::: TASK INPUT :::

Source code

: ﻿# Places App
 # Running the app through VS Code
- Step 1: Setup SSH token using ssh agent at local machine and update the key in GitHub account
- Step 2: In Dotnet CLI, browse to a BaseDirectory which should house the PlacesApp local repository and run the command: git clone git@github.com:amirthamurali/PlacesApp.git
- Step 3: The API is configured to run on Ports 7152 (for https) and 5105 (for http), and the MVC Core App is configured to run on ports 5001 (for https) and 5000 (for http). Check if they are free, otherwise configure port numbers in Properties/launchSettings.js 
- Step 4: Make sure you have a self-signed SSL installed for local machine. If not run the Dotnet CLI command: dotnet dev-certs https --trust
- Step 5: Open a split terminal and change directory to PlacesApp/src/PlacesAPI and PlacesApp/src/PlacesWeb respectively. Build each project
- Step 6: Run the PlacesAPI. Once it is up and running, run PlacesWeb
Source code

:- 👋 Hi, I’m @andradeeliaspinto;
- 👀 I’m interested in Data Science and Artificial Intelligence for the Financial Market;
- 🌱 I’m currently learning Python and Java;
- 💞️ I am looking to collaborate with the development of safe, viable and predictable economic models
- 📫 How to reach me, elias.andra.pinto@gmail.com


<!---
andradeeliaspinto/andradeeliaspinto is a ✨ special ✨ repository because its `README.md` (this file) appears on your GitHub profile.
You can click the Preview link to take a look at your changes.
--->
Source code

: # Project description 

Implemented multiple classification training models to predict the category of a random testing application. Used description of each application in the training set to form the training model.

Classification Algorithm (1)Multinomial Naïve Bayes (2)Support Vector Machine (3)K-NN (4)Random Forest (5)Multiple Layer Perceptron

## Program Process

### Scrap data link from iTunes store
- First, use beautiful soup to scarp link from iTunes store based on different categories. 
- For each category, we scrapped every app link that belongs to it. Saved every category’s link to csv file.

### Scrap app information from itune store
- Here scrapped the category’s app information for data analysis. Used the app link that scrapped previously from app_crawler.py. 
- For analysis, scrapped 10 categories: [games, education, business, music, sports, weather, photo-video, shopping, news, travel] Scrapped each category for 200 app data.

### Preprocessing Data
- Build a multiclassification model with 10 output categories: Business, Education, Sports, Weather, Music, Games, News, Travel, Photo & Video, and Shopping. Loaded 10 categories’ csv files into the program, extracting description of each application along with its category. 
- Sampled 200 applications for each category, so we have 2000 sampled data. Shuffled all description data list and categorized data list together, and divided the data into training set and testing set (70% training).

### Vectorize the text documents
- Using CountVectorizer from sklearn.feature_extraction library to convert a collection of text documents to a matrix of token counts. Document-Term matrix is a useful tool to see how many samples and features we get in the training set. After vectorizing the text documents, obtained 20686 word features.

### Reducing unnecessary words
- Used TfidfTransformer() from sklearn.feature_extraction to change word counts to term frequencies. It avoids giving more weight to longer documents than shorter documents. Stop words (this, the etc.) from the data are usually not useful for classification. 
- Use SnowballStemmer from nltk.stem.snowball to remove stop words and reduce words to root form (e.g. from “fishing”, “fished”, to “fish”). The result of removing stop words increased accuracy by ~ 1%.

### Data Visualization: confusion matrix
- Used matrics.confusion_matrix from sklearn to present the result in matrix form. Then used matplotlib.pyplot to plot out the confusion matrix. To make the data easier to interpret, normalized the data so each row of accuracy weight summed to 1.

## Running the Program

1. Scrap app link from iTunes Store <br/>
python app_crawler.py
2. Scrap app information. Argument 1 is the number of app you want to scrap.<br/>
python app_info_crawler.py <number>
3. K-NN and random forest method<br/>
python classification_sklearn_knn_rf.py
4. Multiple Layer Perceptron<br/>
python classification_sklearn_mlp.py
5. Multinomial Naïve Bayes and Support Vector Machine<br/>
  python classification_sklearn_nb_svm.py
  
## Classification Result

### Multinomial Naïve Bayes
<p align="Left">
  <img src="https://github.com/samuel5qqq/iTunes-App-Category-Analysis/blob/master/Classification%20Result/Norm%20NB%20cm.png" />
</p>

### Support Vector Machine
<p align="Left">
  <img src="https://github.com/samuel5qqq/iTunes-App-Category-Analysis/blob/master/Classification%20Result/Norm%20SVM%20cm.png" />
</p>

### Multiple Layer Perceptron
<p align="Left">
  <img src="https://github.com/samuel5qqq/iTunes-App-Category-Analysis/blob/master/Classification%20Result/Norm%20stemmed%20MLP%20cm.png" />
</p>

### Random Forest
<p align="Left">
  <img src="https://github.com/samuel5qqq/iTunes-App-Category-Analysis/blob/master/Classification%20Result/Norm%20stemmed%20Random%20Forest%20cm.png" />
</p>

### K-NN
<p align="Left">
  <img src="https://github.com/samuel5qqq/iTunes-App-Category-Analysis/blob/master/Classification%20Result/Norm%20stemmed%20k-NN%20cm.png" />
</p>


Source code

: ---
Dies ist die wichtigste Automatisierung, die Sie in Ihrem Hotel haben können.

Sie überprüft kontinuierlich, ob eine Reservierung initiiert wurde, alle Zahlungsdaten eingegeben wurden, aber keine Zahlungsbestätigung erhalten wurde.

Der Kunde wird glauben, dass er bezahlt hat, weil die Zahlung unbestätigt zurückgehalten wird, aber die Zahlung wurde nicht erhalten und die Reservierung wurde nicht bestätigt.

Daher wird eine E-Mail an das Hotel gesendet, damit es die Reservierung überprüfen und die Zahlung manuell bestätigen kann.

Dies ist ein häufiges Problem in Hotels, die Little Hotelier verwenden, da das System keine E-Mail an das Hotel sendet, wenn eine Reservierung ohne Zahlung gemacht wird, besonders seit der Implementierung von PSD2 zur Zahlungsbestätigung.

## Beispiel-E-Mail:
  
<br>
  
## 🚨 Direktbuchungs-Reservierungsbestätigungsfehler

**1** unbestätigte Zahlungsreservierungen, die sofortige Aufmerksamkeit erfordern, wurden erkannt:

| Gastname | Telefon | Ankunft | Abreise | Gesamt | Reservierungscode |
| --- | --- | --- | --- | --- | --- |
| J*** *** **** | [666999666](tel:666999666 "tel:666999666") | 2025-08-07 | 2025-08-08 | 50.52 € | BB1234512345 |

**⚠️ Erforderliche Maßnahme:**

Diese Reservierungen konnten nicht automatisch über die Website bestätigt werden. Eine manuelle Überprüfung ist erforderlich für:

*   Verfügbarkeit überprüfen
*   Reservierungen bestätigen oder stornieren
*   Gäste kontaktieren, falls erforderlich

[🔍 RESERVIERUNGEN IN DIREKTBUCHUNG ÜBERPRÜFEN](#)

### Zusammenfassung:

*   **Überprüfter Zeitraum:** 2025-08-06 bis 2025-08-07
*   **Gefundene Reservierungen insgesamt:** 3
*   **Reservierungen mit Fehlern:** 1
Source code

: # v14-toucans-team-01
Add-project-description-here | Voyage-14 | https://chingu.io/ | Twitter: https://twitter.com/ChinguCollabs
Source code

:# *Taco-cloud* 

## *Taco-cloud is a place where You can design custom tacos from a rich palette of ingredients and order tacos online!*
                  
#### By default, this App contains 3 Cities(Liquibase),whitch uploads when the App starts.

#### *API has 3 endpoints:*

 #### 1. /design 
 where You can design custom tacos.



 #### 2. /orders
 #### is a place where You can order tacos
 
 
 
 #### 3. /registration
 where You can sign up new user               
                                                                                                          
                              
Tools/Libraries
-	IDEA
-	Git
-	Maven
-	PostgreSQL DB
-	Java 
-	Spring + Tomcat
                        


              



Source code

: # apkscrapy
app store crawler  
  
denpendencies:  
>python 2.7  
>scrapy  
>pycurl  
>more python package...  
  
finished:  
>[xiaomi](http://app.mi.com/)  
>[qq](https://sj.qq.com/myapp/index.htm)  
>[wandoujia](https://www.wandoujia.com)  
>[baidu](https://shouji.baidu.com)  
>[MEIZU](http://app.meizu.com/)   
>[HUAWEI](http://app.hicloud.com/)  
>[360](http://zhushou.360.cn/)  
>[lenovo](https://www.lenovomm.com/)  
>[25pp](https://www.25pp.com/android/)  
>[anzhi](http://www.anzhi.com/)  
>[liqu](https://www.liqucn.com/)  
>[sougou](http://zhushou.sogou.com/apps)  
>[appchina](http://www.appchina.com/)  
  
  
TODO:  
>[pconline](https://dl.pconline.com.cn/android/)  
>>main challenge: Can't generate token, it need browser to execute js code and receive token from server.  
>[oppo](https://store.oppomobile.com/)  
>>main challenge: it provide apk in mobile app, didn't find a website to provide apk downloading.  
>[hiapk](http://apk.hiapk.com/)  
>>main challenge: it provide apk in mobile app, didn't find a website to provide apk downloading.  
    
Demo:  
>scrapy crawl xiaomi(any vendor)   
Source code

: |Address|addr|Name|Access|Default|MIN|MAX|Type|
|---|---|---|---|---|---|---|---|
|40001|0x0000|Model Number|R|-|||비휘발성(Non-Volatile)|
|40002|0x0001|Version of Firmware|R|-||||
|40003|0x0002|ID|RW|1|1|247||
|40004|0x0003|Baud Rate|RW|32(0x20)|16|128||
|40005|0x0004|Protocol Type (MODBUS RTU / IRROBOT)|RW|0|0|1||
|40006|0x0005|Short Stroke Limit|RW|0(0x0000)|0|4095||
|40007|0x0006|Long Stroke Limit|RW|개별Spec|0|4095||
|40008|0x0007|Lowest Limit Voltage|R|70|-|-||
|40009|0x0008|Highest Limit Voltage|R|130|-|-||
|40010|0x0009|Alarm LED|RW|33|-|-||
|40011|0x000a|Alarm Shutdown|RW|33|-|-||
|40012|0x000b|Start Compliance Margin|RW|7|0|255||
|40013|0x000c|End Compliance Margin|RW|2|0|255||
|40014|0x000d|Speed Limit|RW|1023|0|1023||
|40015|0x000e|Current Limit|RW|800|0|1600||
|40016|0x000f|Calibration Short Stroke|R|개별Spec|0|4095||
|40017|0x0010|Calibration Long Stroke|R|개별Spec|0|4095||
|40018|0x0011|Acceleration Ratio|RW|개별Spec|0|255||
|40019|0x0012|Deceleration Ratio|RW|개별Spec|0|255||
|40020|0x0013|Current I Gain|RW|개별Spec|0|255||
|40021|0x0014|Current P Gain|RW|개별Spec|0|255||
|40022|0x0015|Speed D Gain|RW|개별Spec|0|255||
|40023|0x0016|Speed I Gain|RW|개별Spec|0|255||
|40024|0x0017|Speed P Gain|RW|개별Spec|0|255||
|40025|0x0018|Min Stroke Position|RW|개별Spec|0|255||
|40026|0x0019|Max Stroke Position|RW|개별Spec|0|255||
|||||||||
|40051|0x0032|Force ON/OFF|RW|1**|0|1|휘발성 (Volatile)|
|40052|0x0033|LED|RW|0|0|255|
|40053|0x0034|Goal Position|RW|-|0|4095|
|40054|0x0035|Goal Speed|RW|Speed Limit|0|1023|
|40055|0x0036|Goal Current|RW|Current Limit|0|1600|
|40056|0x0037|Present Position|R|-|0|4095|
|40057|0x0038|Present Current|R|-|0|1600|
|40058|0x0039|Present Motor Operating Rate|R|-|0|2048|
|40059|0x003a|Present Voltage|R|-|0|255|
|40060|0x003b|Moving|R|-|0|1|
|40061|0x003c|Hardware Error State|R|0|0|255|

:::

> PROBLEM TO SOLVE
From the records above, transcribe without alteration every line from the one with "- Used TfidfTransformer()" to the one with "5. Multinomial Naïve", inclusive.

> RESPONSE FOR THIS EXERCISE
- Used TfidfTransformer() from sklearn.feature_extraction to change word counts to term frequencies. It avoids giving more weight to longer documents than shorter documents. Stop words (this, the etc.) from the data are usually not useful for classification. 
- Use SnowballStemmer from nltk.stem.snowball to remove stop words and reduce words to root form (e.g. from “fishing”, “fished”, to “fish”). The result of removing stop words increased accuracy by ~ 1%.

### Data Visualization: confusion matrix
- Used matrics.confusion_matrix from sklearn to present the result in matrix form. Then used matplotlib.pyplot to plot out the confusion matrix. To make the data easier to interpret, normalized the data so each row of accuracy weight summed to 1.

## Running the Program

1. Scrap app link from iTunes Store <br/>
python app_crawler.py
2. Scrap app information. Argument 1 is the number of app you want to scrap.<br/>
python app_info_crawler.py <number>
3. K-NN and random forest method<br/>
python classification_sklearn_knn_rf.py
4. Multiple Layer Perceptron<br/>
python classification_sklearn_mlp.py
5. Multinomial Naïve Bayes and Support Vector Machine<br/>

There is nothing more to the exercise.